Even if you’ve got a serious sweet tooth, it’s easy to get overwhelmed by the sheer volume of sugary snacks that get distributed this time of year. If cookie fatigue has set in, there’s a better way: people lose their fucking minds for homemade bread, and it’s so much easier than you’d think.
If you've happened to visit Pinterest in the last five years or so, you have no doubt seen a recipe or 10 for some iteration of three-ingredient, no-knead bread. These recipes are popular for good reason. Not only are these loaves extremely impressive for the amount of work they demand, they are excellent vehicles for any odds and ends you wish to rid your fridge of, from a handful of cheese to lonely fruits and vegetables.
Christmas bread is a beloved tradition in my family. My mum’s been making striezel—a sweet, yeasted bread from Austria—for friends and family for as long as I can remember, and everyone who gets a loaf eagerly anticipates their yearly delivery.
In many ways, bread is the anti-cookie: it’s still a festive, extra-special handmade gift, but it can form the base of an actual meal. (I make truly obscene breakfast sandwiches with mine, like highfalutin McGriddles.) And if you make an enriched dough, which you should, it still feels appropriately indulgent.
Enriched doughs have a reputation for being overly tricky, but I think they’re perfect for bread newbies. Fat—in the form of milk, butter, eggs, and/or oil—lends a plush texture to the finished product, but it also makes the dough itself pretty forgiving.
This is because fat slows down both gluten formation and the rising process, which makes the dough harder to over-work or over-proof. Best of all, enriched doughs take extremely well to a no-knead preparation, so you don’t even need a stand mixer. Just stir the ingredients thoroughly and rest for a couple hours at room temperature, gently kneading or folding the dough right in the bowl every 30 minutes.
This Cook’s Illustrated video breaks it down nicely. Here are some more quick tips for enriched dough success:
Warm up your liquid ingredients before mixing. Somewhere between 37º-43ºc is the perfect temperature for active dry and instant yeast alike, and will help get the rise started, especially if it’s cold as balls in your kitchen.
Once the dough’s risen, punch it down and transfer to the fridge. A long, cold proof develops more flavour and ensures the dough is fully relaxed and hydrated. Overnight is great, but you can leave it in there for up to three days.
Shape the dough while it’s still cold. It’s so much easier to work with straight from the fridge, especially if you’re doing any braids or twists.
Always do a second rise. Preheat your oven, transfer the formed loaves to a warm spot, cover loosely with plastic, and let them rise until nearly doubled again.
Double-wrap baked loaves. A tight layer of plastic wrap followed by heavy-duty foil will keep most loaves fresh for the better part of a week.

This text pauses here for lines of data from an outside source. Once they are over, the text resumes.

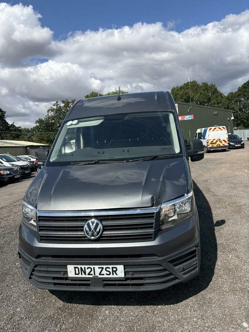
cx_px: 124
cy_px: 166
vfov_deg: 67.3
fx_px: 249
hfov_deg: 53.1
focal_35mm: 26
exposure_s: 1/3831
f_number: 1.6
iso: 50
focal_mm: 5.96
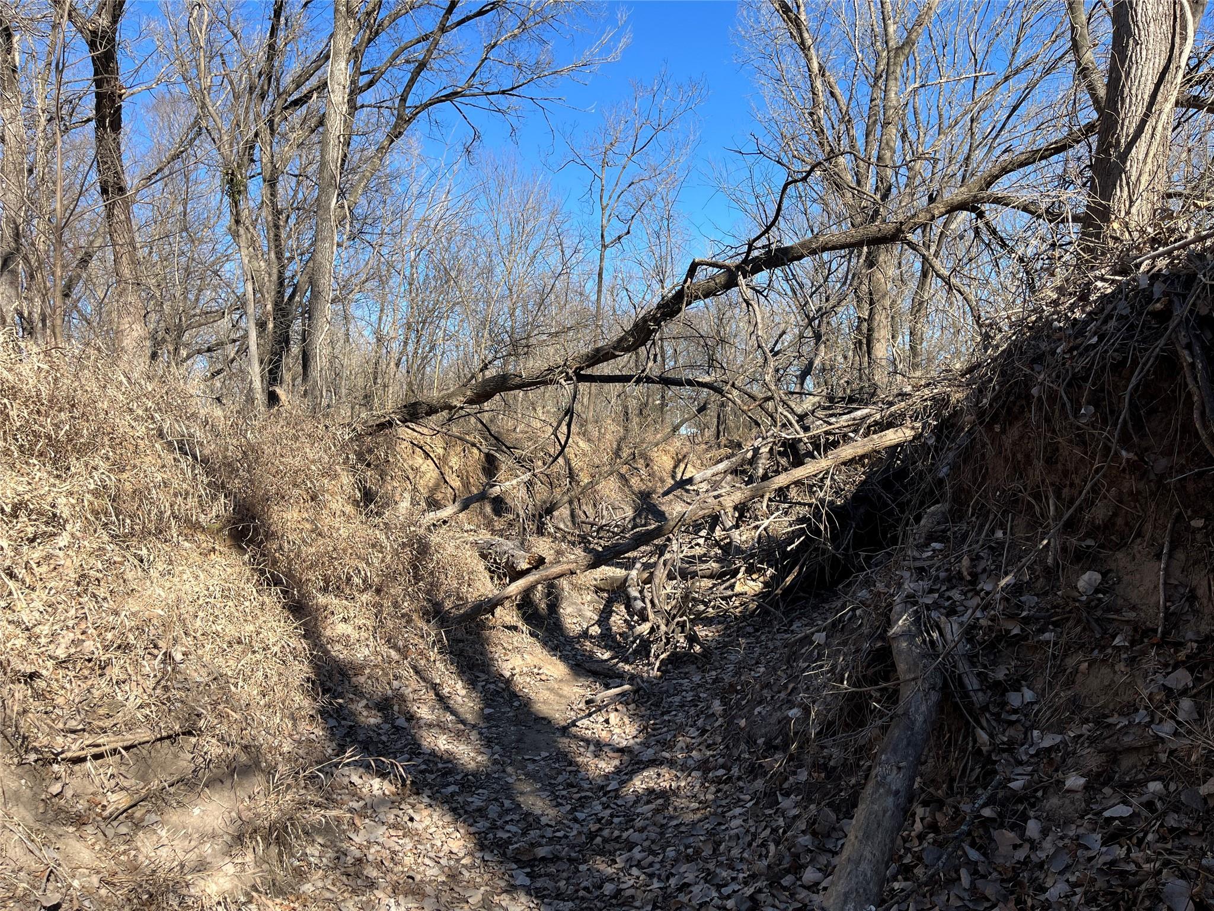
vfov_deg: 53.1
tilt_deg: -0.1
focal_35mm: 26
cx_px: 607
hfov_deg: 67.3
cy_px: 456
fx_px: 912
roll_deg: +2.9
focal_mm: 5.1
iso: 50
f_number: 1.6
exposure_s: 1/1477
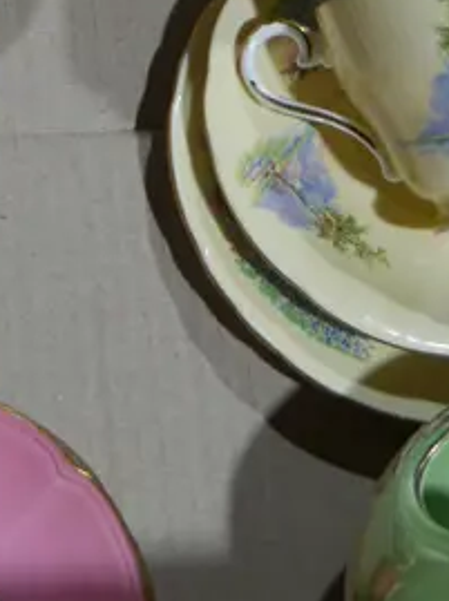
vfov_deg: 15.6
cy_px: -125
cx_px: 74
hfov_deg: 12.1
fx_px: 2115
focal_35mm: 122
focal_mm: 16
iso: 200
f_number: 3.6
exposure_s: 1/125
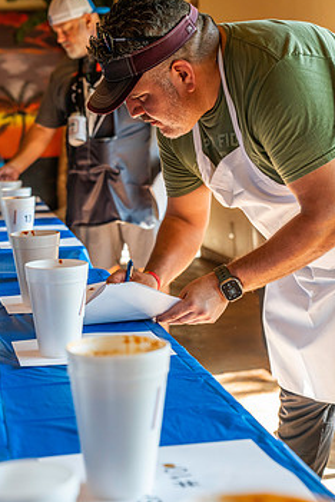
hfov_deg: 20.0
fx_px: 949
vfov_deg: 29.6
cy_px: 290
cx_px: 130
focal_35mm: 68
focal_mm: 53
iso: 1600
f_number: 4
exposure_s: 1/200
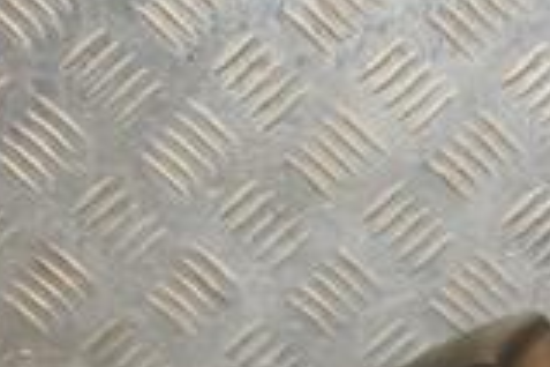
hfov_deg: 11.7
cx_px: 764
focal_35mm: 170
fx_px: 2597
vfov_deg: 7.9
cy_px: 592
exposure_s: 1/200
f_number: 5
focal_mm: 30
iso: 800
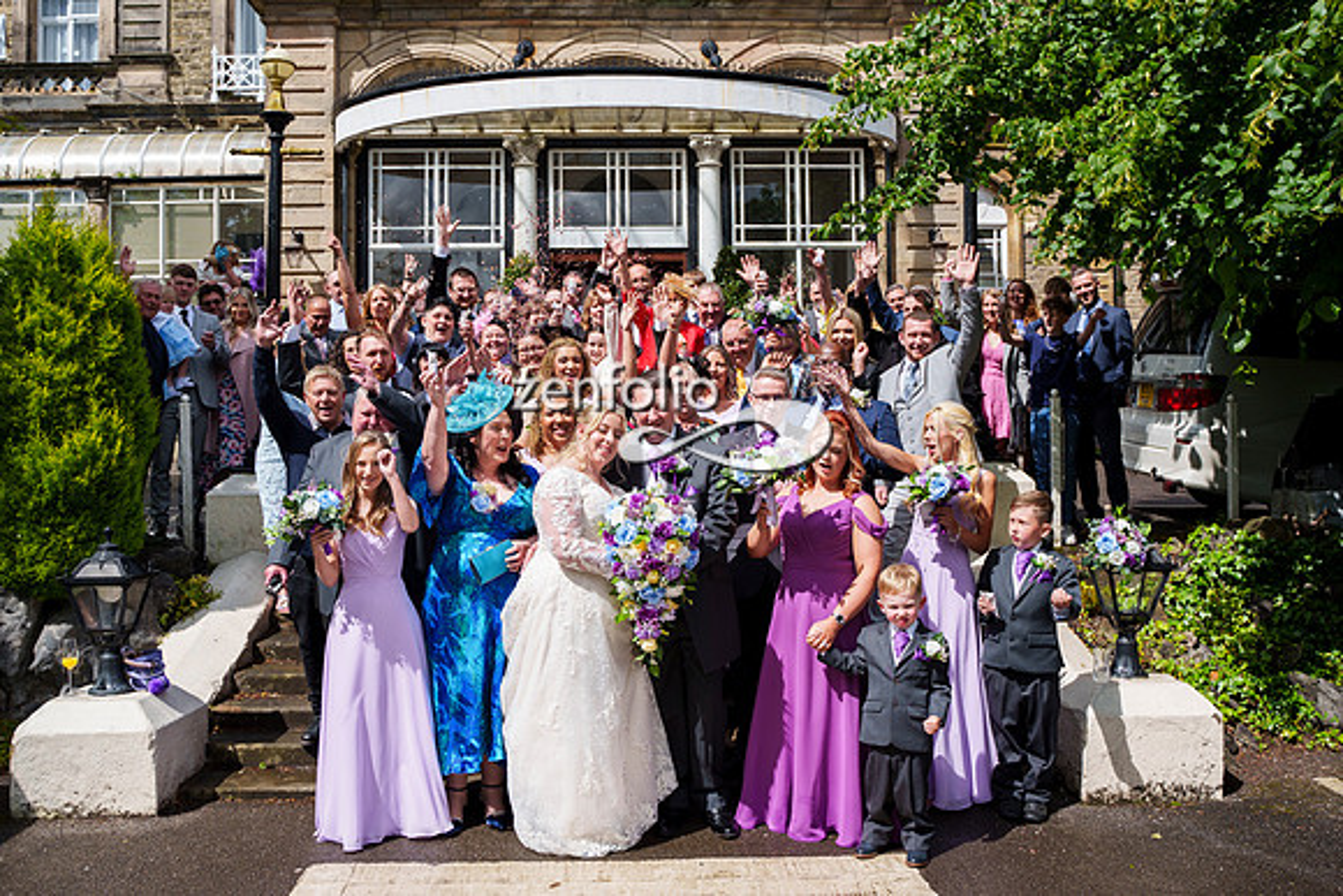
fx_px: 1168
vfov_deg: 42.0
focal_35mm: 31
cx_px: 666
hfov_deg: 59.8
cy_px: 441
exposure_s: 1/3200
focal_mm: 28
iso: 200
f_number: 3.5
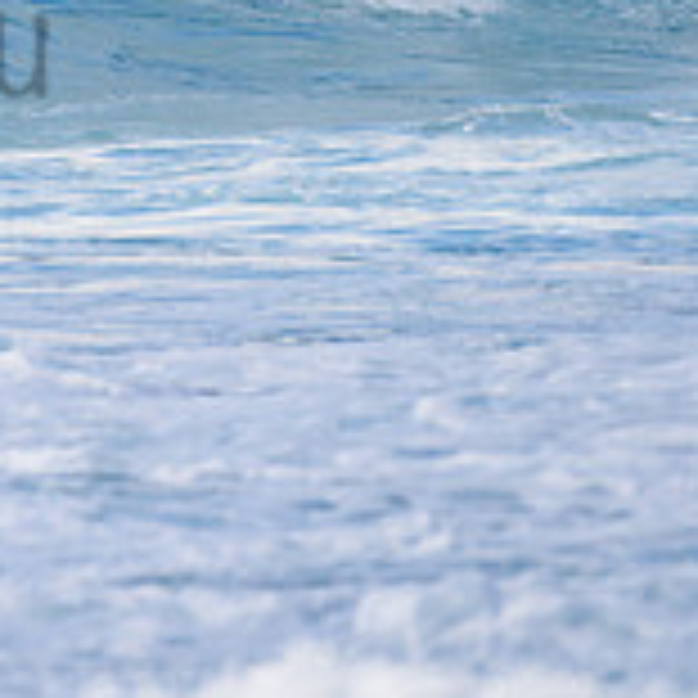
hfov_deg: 0.9
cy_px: -202
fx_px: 44622
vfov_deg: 0.9
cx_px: -146
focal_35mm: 1956
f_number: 5.6
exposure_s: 1/2000
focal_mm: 500
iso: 250
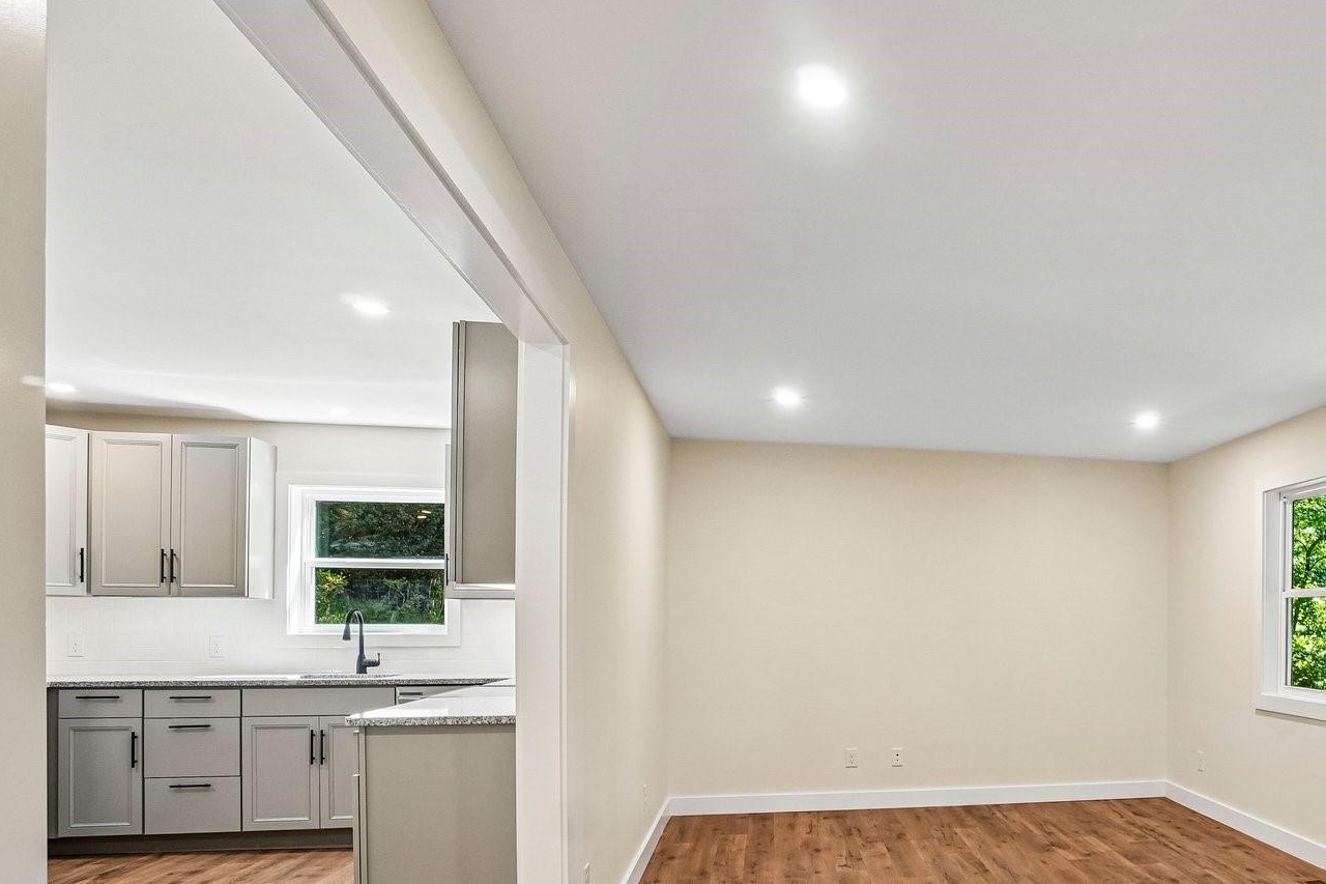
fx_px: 884
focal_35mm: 24
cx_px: 1008
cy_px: 630
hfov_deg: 68.5
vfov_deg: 51.5
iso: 400
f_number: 8
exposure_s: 1/20
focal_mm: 10
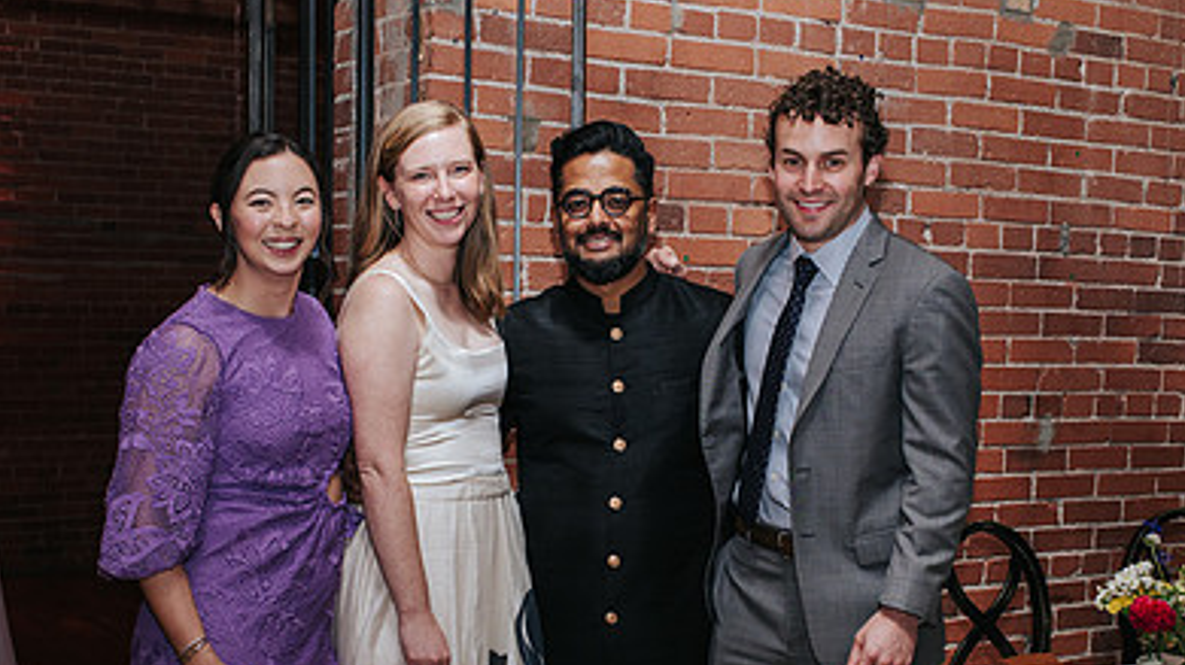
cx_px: 548
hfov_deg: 36.6
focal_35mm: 57
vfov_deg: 20.7
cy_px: 563
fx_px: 1790
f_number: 4
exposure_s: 1/200
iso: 800
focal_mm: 35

If you’re new to bread, start with challah. You’ll feel like a golden god when you pull your first bronzed, braided loaf from the oven, and it’s dead simple to work with. Smitten Kitchen has three fabulous challah recipes, including a no-frills classic and a fancy fig-and-olive-oil version, and you can’t go wrong with any of them.
Try a brioche or babka for a bigger challenge, or peruse this list of traditional Christmas breads from around the world. No matter what, don’t be afraid to dream big — the only limit is the size of your mixing bowl.